┌────────

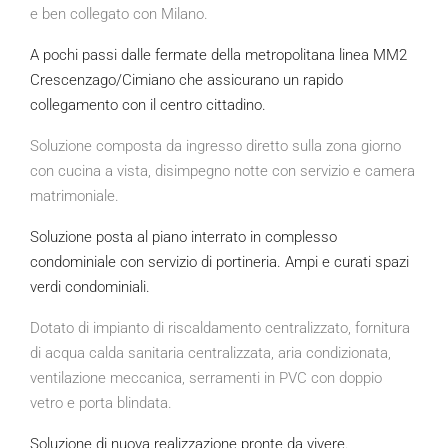
e ben collegato con Milano.
A pochi passi dalle fermate della metropolitana linea MM2
Crescenzago/Cimiano che assicurano un rapido
collegamento con il centro cittadino.
Soluzione composta da ingresso diretto sulla zona giorno
con cucina a vista, disimpegno notte con servizio e camera
matrimoniale.
Soluzione posta al piano interrato in complesso
condominiale con servizio di portineria. Ampi e curati spazi
verdi condominiali.
Dotato di impianto di riscaldamento centralizzato, fornitura
di acqua calda sanitaria centralizzata, aria condizionata,
ventilazione meccanica, serramenti in PVC con doppio
vetro e porta blindata.
Soluzione di nuova realizzazione pronte da vivere.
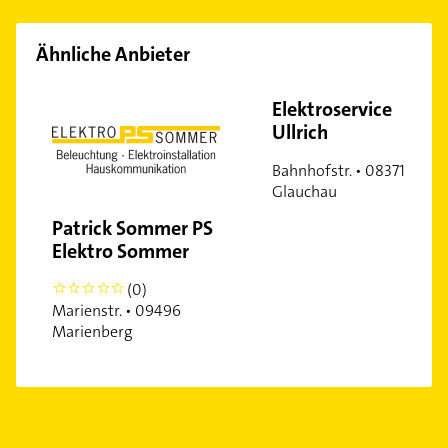
Ähnliche Anbieter
Elektroservice
Ullrich
Bahnhofstr. • 08371
Glauchau
Patrick Sommer PS
Elektro Sommer
(0)
0
Marienstr. • 09496
Marienberg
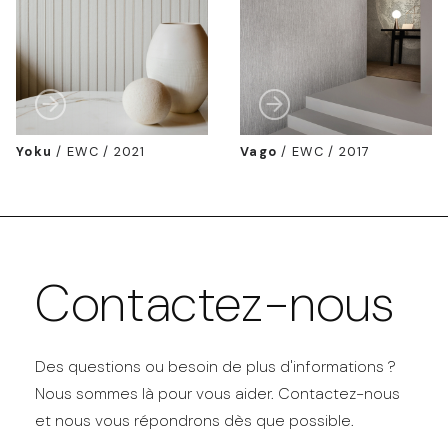
Yoku
/
EWC / 2021
Vago
/
EWC / 2017
Contactez-nous
Des questions ou besoin de plus d'informations ?
Nous sommes là pour vous aider. Contactez-nous
et nous vous répondrons dès que possible.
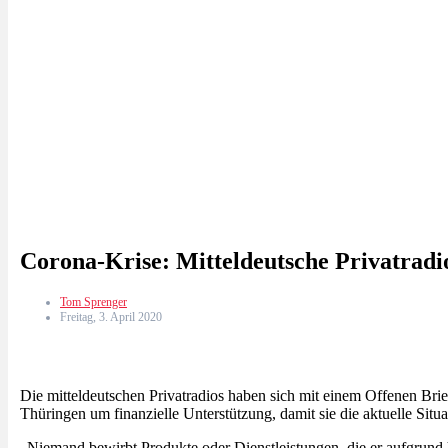
Corona-Krise: Mitteldeutsche Privatradios
Tom Sprenger
Freitag, 3. April 2020
Die mitteldeutschen Privatradios haben sich mit einem Offenen Bri
Thüringen um finanzielle Unterstützung, damit sie die aktuelle Situ
„Niemand bewirbt Produkte oder Dienstleistungen, die er aufgrund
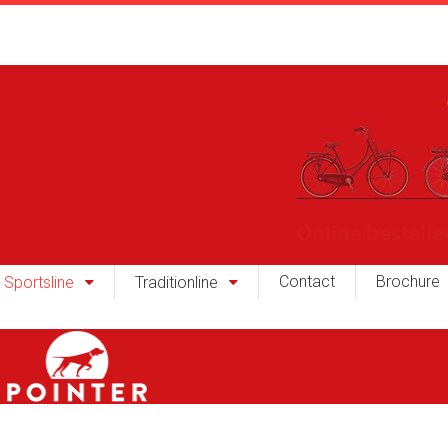
Contact
Brochure
Sportsline
Traditionline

└────────

* What this task involves
Copy every record exactly as it appears, apart from any pictures.

* Response to this exercise
e ben collegato con Milano.
A pochi passi dalle fermate della metropolitana linea MM2
Crescenzago/Cimiano che assicurano un rapido
collegamento con il centro cittadino.
Soluzione composta da ingresso diretto sulla zona giorno
con cucina a vista, disimpegno notte con servizio e camera
matrimoniale.
Soluzione posta al piano interrato in complesso
condominiale con servizio di portineria. Ampi e curati spazi
verdi condominiali.
Dotato di impianto di riscaldamento centralizzato, fornitura
di acqua calda sanitaria centralizzata, aria condizionata,
ventilazione meccanica, serramenti in PVC con doppio
vetro e porta blindata.
Soluzione di nuova realizzazione pronte da vivere.
Ähnliche Anbieter
Elektroservice
Ullrich
Bahnhofstr. • 08371
Glauchau
Patrick Sommer PS
Elektro Sommer
(0)
0
Marienstr. • 09496
Marienberg
Yoku
/
EWC / 2021
Vago
/
EWC / 2017
Contactez-nous
Des questions ou besoin de plus d'informations ?
Nous sommes là pour vous aider. Contactez-nous
et nous vous répondrons dès que possible.
Corona-Krise: Mitteldeutsche Privatradios
Tom Sprenger
Freitag, 3. April 2020
Die mitteldeutschen Privatradios haben sich mit einem Offenen Bri
Thüringen um finanzielle Unterstützung, damit sie die aktuelle Situ
„Niemand bewirbt Produkte oder Dienstleistungen, die er aufgrund
Contact
Brochure
Sportsline
Traditionline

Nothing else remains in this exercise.